益田 タイミングによりますけど、結構ズバッと言います。僕も間違えることはあるので、うまくいかなかったり、やりすぎてしまったり、逆に気を使ってしまったがゆえに響かな過ぎるときもある。でも基本は、そこからいい方に転じます。

 引きこもりの子どもの治療をするとき、多くは親の治療も同時に必要になります。それが「家族療法」という方法なんです。親が過度に子どもを責めていて、だから結果的に子どもが引きこもっているという家族もいる。親がちょっと理解してくれるだけで、子どもの状態が大きく変わることもあります。

――親が成功者ゆえに引きこもりになる、こじらせる、ということもありそうですか。

益田 もちろん、親が強烈すぎると劣等感を抱くことはあるでしょうね。

――いくつかの事件の影響で世間に「引きこもりの人は怖い」みたいな風潮があるじゃないですか。「何するかわからない」という、偏見というか。

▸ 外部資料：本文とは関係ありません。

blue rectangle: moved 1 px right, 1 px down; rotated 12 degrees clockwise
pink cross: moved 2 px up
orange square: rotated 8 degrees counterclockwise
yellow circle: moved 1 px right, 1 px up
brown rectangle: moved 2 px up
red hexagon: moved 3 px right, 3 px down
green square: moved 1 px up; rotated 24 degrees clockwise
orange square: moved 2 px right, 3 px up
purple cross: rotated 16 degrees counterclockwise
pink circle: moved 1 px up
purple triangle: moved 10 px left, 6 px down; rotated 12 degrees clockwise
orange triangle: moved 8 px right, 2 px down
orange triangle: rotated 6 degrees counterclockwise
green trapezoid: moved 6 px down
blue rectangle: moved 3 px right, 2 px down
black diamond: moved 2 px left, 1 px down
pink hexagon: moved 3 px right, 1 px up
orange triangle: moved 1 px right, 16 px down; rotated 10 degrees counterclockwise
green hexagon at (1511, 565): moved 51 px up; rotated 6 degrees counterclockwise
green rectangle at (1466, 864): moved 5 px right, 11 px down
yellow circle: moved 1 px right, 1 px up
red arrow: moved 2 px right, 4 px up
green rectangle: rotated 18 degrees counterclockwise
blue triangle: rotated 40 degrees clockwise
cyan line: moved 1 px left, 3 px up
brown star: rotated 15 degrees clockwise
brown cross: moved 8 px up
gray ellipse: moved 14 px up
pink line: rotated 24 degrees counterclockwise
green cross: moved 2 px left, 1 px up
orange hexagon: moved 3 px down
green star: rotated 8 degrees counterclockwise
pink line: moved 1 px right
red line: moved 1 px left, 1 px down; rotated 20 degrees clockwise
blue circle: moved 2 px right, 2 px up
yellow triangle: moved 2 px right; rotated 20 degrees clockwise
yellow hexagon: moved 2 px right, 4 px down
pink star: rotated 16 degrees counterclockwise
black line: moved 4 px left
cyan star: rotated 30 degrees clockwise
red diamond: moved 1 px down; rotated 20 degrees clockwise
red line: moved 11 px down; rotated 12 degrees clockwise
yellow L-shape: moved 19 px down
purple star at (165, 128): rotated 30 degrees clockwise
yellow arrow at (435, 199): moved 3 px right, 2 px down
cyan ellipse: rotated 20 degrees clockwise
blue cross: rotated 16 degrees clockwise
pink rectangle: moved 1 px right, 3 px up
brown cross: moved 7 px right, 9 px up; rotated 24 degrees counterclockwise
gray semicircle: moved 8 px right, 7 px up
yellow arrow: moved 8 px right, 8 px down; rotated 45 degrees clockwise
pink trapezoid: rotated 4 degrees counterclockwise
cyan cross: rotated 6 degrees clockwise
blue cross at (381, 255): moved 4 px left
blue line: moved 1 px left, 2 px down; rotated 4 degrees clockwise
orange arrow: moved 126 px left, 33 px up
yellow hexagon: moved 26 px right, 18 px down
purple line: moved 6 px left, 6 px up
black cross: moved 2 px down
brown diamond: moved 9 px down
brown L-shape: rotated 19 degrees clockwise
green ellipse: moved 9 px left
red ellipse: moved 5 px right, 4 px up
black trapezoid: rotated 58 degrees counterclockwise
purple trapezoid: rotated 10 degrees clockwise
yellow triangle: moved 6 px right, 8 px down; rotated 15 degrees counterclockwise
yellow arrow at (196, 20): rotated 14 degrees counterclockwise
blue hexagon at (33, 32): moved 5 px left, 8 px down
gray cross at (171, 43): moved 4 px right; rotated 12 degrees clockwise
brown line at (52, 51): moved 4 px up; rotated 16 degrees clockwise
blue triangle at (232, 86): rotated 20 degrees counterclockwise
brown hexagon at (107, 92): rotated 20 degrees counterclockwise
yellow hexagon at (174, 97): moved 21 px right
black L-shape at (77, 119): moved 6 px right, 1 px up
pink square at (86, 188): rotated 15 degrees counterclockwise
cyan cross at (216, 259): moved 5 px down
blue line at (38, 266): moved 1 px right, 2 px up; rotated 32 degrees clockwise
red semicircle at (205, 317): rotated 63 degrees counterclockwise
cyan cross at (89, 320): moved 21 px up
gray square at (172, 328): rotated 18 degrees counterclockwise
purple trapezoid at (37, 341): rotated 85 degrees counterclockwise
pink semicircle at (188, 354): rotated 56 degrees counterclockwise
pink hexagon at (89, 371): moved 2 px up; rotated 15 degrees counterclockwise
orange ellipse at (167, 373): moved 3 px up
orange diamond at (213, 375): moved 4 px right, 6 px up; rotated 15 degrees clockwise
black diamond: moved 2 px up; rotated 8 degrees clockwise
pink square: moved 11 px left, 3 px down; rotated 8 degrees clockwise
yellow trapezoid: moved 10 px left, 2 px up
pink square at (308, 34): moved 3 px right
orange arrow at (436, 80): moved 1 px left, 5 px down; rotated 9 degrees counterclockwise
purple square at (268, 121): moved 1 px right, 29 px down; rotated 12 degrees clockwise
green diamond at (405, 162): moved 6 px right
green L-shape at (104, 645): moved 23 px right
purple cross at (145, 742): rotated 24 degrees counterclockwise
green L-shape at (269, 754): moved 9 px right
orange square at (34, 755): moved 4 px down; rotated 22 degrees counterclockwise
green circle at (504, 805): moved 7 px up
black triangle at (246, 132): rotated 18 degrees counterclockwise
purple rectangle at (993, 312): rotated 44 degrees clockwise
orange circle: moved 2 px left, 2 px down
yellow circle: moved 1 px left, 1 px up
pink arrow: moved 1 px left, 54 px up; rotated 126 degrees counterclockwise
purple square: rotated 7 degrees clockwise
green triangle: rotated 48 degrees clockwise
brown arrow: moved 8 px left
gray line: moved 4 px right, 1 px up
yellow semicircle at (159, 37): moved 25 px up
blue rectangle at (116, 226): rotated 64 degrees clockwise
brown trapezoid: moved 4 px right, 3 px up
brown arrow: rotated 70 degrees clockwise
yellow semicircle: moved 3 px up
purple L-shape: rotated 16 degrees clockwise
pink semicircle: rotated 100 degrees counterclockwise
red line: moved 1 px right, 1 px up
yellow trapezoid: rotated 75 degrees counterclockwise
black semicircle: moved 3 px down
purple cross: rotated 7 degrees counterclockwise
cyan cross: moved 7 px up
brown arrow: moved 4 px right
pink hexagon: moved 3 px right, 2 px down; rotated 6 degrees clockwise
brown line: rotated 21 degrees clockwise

益田 引きこもりというのは治療の対象であり、福祉との連携が必要な状況です。誰とも交流しないことでノイローゼ気味だったりして、本人も苦しいはずですし。でもそんな人を周りが怖いと感じるのは仕方がない。

 じゃあ次に何をするかですよね。怖いからと放置していても何も問題は解決しない。例えば隣人であれば、情報提供ができるタイミングがあればできるだけして、福祉につなげる。心配しているというメッセージはあったほうがいいと思いますけど、伝えにくい世の中ですよね。「あなたのお子さん、引きこもりだから精神科に行ったほうがいいですよ」なんて突然言ったら驚かれてしまうから、タイミングややり方が重要です。